Task goal: Render the records as a JSON list of strings, one string per line with blank lines omitted, starting at the first line and ending at the line that contains "(literarischen) Stoffen auffordern.".

•••••

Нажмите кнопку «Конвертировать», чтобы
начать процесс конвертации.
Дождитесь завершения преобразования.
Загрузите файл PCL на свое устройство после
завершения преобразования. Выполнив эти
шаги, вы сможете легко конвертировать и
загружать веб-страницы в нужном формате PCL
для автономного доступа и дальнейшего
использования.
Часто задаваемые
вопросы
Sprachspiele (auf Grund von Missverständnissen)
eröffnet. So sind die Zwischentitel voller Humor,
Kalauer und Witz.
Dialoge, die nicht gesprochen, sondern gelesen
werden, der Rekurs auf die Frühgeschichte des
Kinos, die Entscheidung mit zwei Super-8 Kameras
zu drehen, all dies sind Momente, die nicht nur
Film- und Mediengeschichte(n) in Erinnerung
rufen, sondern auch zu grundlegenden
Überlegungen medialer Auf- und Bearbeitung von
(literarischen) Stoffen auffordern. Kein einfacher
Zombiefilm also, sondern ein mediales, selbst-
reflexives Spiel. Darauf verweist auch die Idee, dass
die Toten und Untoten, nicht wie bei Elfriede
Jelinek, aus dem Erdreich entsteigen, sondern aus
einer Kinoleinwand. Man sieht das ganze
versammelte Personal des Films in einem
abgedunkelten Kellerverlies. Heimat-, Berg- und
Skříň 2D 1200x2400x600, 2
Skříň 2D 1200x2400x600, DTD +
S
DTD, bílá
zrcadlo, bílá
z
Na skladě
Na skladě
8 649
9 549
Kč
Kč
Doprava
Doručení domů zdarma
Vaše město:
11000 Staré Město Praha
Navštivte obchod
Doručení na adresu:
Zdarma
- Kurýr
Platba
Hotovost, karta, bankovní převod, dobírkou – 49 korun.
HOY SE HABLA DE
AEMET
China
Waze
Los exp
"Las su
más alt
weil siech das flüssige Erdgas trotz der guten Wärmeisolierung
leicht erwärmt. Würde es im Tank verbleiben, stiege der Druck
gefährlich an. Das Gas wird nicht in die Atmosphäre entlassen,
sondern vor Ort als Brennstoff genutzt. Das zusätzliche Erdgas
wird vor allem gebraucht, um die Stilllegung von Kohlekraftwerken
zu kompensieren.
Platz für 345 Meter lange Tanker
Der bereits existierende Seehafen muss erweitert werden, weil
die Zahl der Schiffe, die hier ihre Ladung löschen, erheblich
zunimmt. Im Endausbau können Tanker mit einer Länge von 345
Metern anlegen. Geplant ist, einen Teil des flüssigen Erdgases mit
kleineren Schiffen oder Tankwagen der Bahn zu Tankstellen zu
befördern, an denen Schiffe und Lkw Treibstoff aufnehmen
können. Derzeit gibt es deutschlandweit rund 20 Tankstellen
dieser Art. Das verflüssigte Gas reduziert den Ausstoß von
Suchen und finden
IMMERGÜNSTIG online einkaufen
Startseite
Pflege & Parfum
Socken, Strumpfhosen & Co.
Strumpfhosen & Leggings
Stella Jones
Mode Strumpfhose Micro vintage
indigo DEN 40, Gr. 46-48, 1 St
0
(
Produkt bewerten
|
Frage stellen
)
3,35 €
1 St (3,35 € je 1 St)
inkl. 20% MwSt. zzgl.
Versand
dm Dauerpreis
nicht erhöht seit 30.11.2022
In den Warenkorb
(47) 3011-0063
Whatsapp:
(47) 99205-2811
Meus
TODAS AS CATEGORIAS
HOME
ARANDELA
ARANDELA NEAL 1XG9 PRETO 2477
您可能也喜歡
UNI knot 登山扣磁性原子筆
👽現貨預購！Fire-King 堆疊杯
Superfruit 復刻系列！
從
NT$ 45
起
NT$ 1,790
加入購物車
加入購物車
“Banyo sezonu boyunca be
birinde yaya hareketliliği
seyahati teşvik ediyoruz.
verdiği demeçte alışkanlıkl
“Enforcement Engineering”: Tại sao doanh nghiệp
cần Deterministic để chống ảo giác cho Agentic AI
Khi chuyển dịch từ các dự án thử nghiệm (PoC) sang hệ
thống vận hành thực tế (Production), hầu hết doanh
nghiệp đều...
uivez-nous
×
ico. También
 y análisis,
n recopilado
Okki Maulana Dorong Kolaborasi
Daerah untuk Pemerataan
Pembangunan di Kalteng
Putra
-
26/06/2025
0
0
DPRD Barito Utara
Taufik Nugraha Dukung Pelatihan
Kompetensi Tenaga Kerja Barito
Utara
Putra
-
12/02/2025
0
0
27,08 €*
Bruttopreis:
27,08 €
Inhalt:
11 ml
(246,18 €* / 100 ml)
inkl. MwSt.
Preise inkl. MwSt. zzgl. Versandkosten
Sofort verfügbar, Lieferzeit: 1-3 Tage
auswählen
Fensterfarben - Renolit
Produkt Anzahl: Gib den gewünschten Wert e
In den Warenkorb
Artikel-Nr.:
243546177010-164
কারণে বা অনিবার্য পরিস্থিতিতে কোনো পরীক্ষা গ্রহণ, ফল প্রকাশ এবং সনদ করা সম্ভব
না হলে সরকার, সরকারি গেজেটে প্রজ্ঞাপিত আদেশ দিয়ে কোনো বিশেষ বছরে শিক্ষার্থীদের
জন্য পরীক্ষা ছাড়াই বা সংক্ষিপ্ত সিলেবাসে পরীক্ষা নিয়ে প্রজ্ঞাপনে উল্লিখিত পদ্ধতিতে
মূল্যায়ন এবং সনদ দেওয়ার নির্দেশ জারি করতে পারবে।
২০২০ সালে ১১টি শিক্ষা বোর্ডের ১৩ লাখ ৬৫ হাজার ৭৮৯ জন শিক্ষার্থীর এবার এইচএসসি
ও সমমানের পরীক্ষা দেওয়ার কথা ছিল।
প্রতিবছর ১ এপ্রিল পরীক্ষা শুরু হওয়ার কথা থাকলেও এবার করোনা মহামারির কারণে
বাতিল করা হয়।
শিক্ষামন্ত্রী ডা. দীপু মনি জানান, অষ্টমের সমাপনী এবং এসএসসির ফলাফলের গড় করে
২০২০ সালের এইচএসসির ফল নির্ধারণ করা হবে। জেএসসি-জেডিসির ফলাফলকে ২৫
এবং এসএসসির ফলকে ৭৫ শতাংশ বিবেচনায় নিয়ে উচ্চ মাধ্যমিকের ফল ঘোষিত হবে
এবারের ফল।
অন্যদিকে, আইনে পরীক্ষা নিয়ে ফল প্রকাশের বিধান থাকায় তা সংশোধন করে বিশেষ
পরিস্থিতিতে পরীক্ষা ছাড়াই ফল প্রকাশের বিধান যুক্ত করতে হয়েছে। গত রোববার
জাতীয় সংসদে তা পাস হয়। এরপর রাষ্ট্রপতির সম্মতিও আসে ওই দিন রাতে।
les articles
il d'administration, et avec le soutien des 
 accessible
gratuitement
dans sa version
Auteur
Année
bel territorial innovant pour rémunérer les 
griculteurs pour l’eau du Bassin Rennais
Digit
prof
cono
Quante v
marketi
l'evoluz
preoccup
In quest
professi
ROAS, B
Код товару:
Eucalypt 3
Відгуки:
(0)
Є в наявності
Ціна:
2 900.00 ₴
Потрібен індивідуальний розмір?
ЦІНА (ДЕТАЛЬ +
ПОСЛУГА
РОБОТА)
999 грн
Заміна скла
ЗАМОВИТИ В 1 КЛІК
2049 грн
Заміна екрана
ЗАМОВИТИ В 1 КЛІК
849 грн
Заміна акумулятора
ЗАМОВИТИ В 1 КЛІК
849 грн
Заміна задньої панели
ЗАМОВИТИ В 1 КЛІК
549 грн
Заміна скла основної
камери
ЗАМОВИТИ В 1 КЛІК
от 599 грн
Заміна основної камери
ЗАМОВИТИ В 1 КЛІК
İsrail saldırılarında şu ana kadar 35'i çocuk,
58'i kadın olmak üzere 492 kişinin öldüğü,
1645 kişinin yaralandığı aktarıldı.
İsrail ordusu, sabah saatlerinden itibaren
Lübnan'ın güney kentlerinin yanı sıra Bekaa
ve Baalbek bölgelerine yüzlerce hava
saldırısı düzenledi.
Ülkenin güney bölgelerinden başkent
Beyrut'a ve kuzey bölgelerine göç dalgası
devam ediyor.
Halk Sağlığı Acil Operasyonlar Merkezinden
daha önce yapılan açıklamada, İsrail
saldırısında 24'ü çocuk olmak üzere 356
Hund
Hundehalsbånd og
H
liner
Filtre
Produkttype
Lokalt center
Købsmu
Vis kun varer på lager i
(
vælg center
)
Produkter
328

•••••

Response area:
[
  "Нажмите кнопку «Конвертировать», чтобы",
  "начать процесс конвертации.",
  "Дождитесь завершения преобразования.",
  "Загрузите файл PCL на свое устройство после",
  "завершения преобразования. Выполнив эти",
  "шаги, вы сможете легко конвертировать и",
  "загружать веб-страницы в нужном формате PCL",
  "для автономного доступа и дальнейшего",
  "использования.",
  "Часто задаваемые",
  "вопросы",
  "Sprachspiele (auf Grund von Missverständnissen)",
  "eröffnet. So sind die Zwischentitel voller Humor,",
  "Kalauer und Witz.",
  "Dialoge, die nicht gesprochen, sondern gelesen",
  "werden, der Rekurs auf die Frühgeschichte des",
  "Kinos, die Entscheidung mit zwei Super-8 Kameras",
  "zu drehen, all dies sind Momente, die nicht nur",
  "Film- und Mediengeschichte(n) in Erinnerung",
  "rufen, sondern auch zu grundlegenden",
  "Überlegungen medialer Auf- und Bearbeitung von",
  "(literarischen) Stoffen auffordern. Kein einfacher"
]